Once upon a time in the 1980s, I made 16mm short films. My first film, Louise Smells a Rat, was made from recutting snippets of other peoples' films and borrowing a song. The total budget, just over $1,000, went to lab fees.
In those days, I'd finish a film, put it in a "jiffy" bag, and send it off to a film festival. This was how you got noticed, and if you were really lucky, got some press. The brass ring, never assured, was a distribution deal with a major company.
Today, thanks to the Internet, I've short-circuited this process -- and transformed my work and my life.
When I sent my first film off, I held my breath, and I got very lucky. Louise Smells a Rat was invited to the New York Film Festival and was mentioned in the press.
In an effort to begin to make money, I determined to make a feature film, and did that for $77,000 (How to Be Louise). It was invited to the Sundance Festival and the Berlin Film Festival. International distribution seemed very likely.
In the first 10 minutes of one of the Berlin screenings, the bulb blew in the projector, and at least one critical taste-maker got up and walked out. The distributors did not line up. The festival launchpad dream totally fizzled.
It was back to the drawing board. I was going to write a feature film script distributors would find irresistible.

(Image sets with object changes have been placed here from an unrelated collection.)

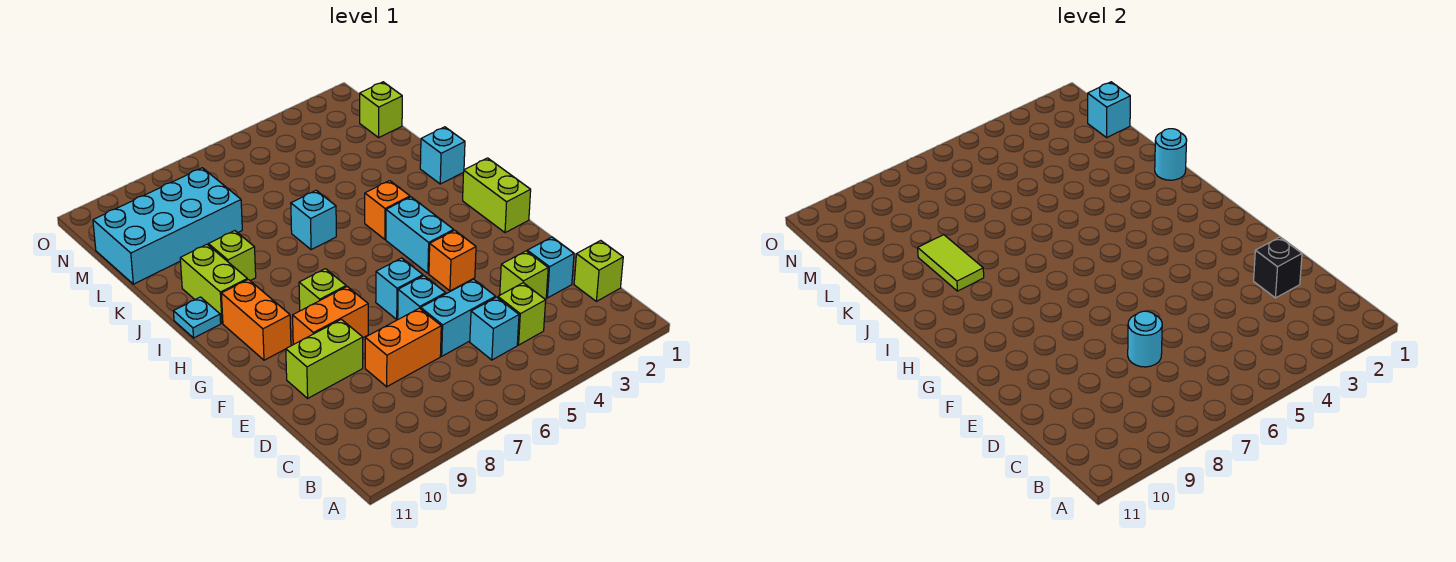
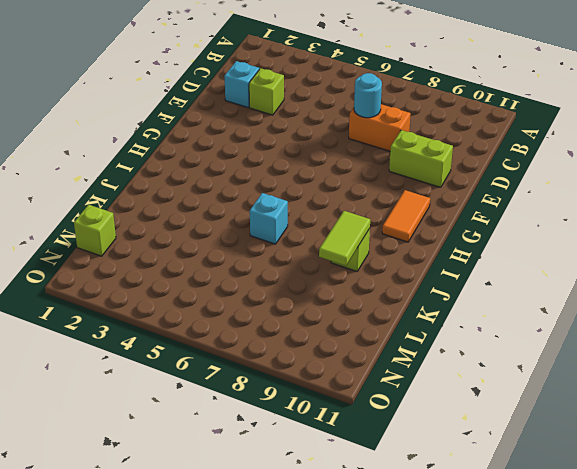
orange tile G10:H10 level 1 -> orange brick G10:H10 level 1
none -> lime brick C1 level 1
none -> lime brick C4 level 1
none -> cyan brick C5 level 1

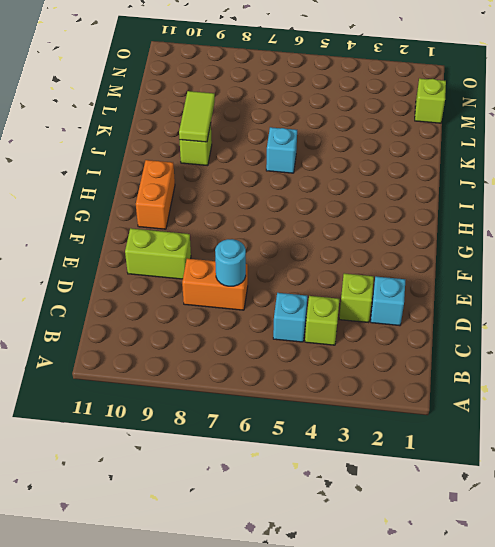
none -> lime brick C1 level 1
none -> cyan brick D5:D6 level 1
none -> cyan brick E6 level 1

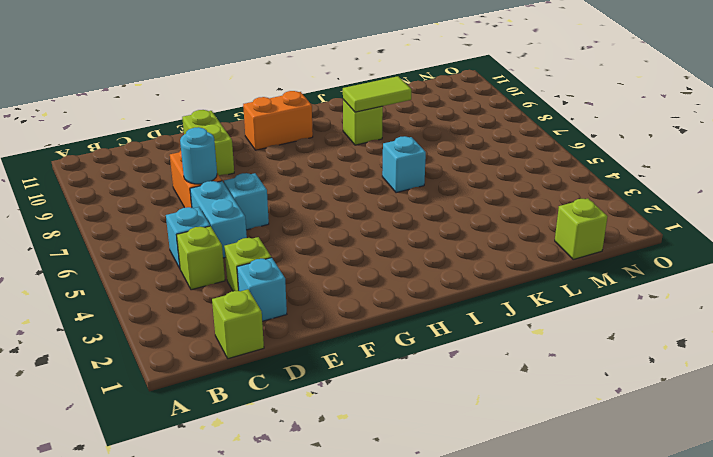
none -> orange brick F4 level 1
none -> cyan brick F6 level 1
none -> orange brick F8:F9 level 1

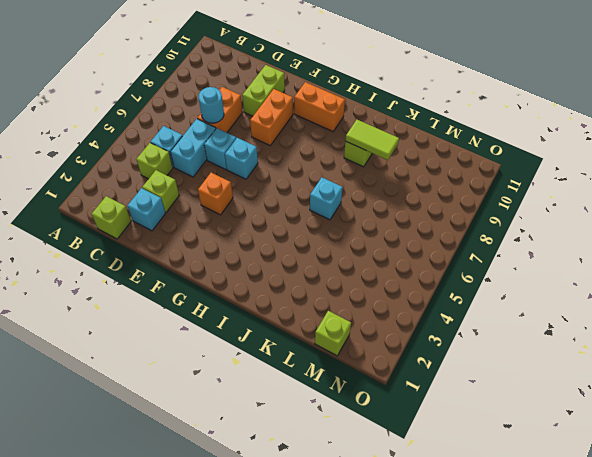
none -> lime brick G1:H1 level 1
none -> cyan brick G4:H4 level 1
none -> lime brick G8 level 1

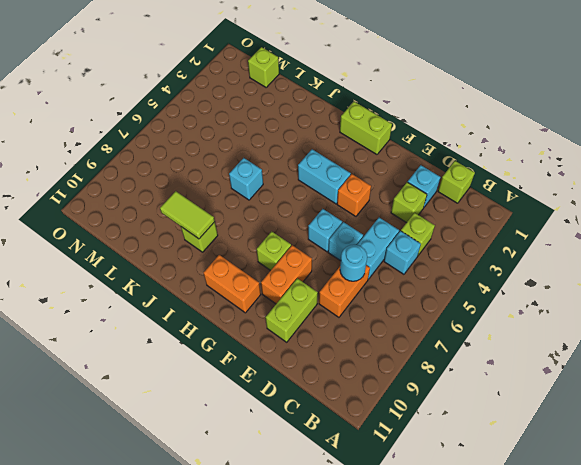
none -> orange brick I4 level 1
none -> lime brick I10:J10 level 1
none -> cyan plate I11 level 1

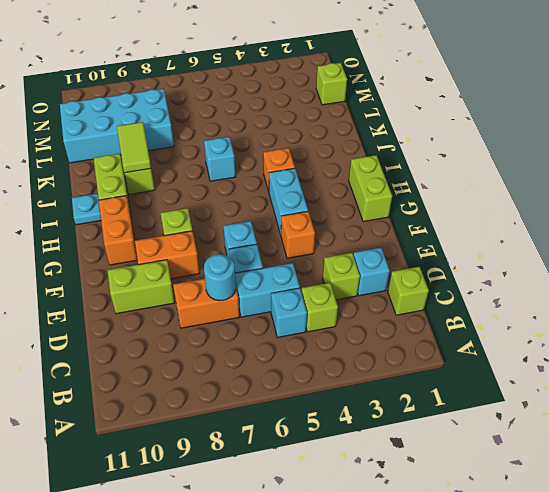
none -> cyan brick J1 level 1
none -> black brick D2 level 2
none -> cyan round brick J1 level 2

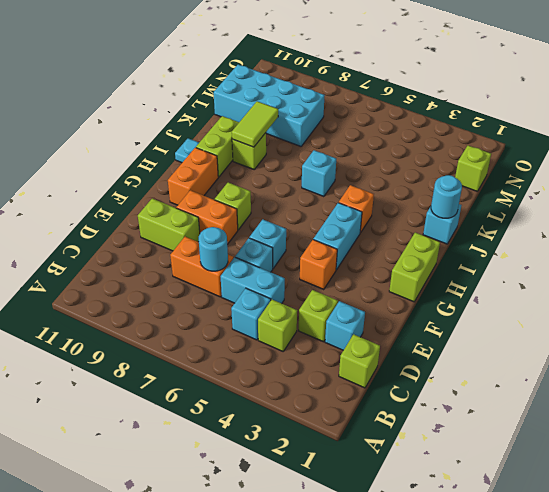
none -> black brick D2 level 2
none -> cyan brick M1 level 2

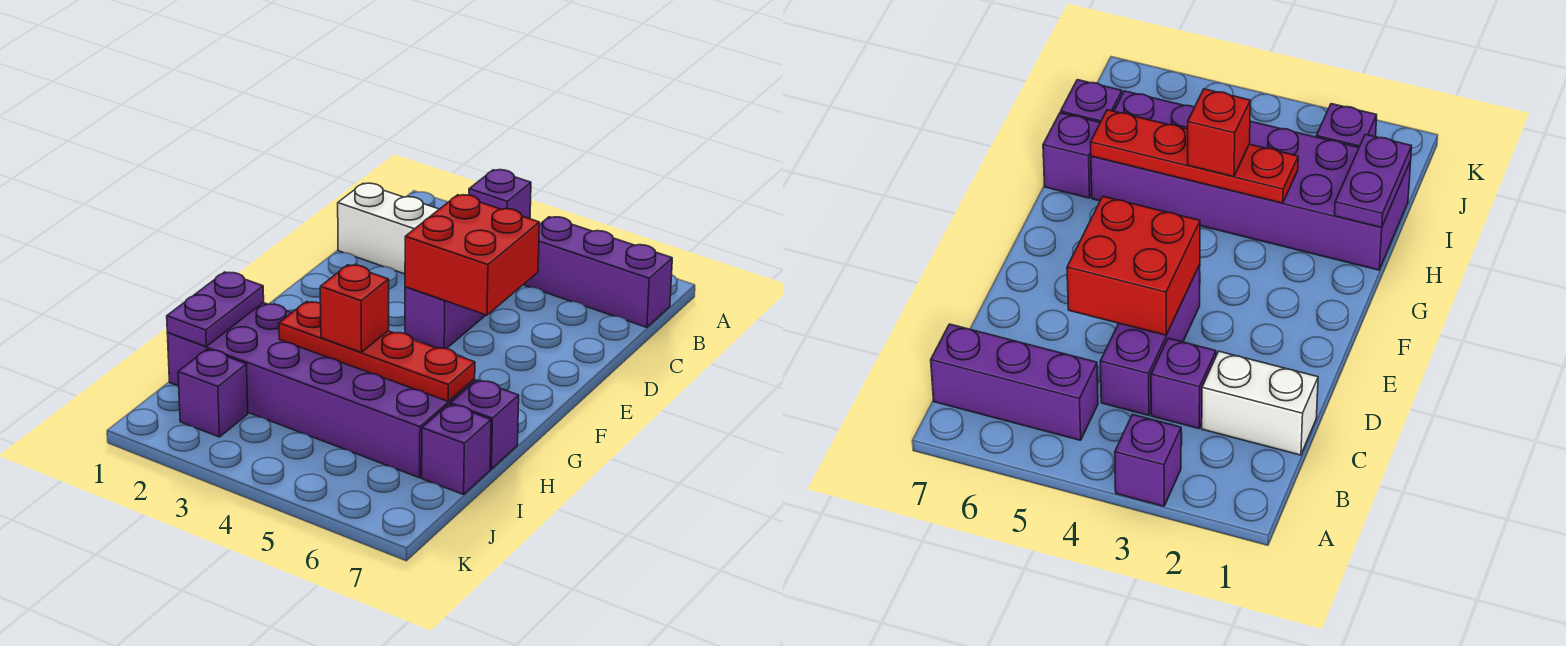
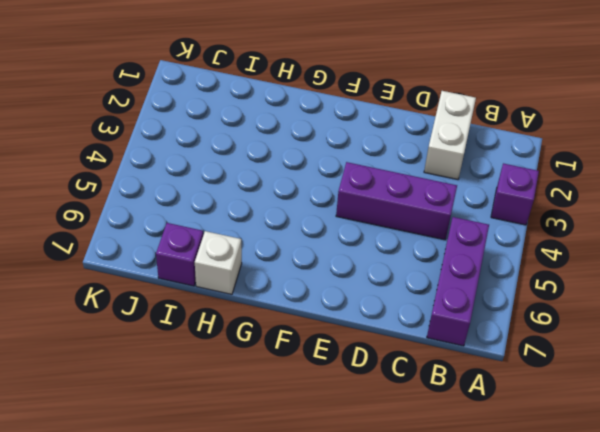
white brick H7 level 1 -> purple brick H7 level 1
none -> purple brick C3 level 1
none -> purple brick H1:I6 level 1
none -> purple brick J2 level 1

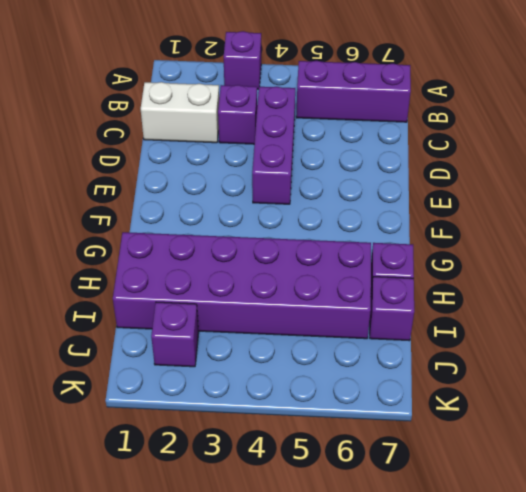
none -> red brick D4:E5 level 2
none -> purple plate H1:I1 level 2
none -> red plate H3:H6 level 2

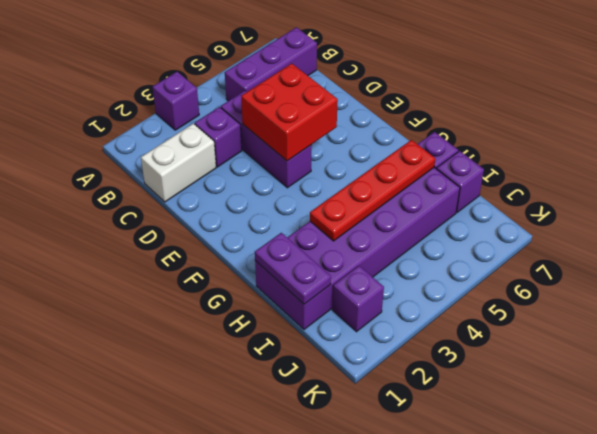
none -> red brick H4 level 3

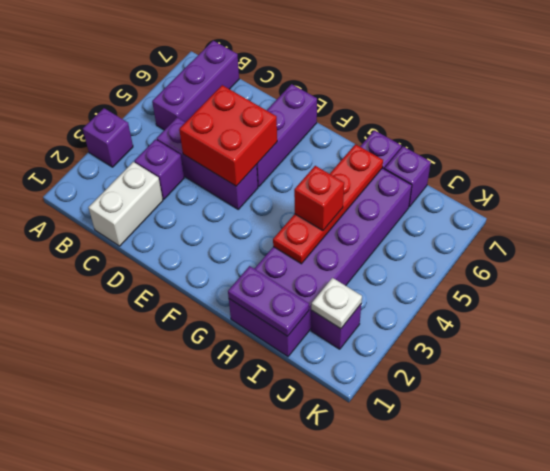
purple brick E5:E7 level 1 -> none
white plate J2 level 2 -> none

Seventeen years and thousands of drafts later, it occurred to me that the Internet could save me from my life plan. To get a potential audience of millions, all I'd need is broadband, a consumer video camera, and some $3 tapes. And with venues like YouTube demanding short films, and some people even making a living from them, I saw a new light. Hey, maybe I could be a miniaturist, after all.
My 17-years-in-the-making script fell to the knife. What am I doing, I wondered aloud, gutting my script of its juiciest moments and throwing them up on YouTube for free? Am I nuts?
Bob Berney, who distributed My Big Fat Greek Wedding and Passion of the Christ, told me it sounded like a good idea: "You'll get buzz." Another sage announced, "If it's good, you can give it away and still make money." And still another said, "Make something that has an audience, and a business plan will follow."
Well, at least peace of mind has followed. I can snarl at "powerful" people. I can even spend an entire party with my back to the crowd, bent over the hors d'oeuvres.
I hadn't realized that my filmic need for a movie star to "attach" to my script, or my quest for a producer with access to financing, had warped my social life for years. Whenever I met someone, my mind raced to who they knew, if they'd be willing to help me, and, most urgently, how I could start a conversation with them when I felt so desperate and fraudulent.
Recent articles report that people are making six figures doing what I'm doing, if they're succeeding with the "outreach." I haven't mastered viral marketing, but there is an immediate audience for my work, and the rest is up to me.
I kiss our modem with gratitude. Who wants to make work, in any medium, that goes into a drawer?
Today, the Internet offers the potential to get to any and everyone -- if you make good work and can figure out how to promote it online.
— Anne Flournoy makes film and video. She is a Guggenheim Fellow and is currently producing The Louise Log, a comedy series on YouTube about the challenges of marriage, motherhood, and all of life – as narrated by an overactive inner voice.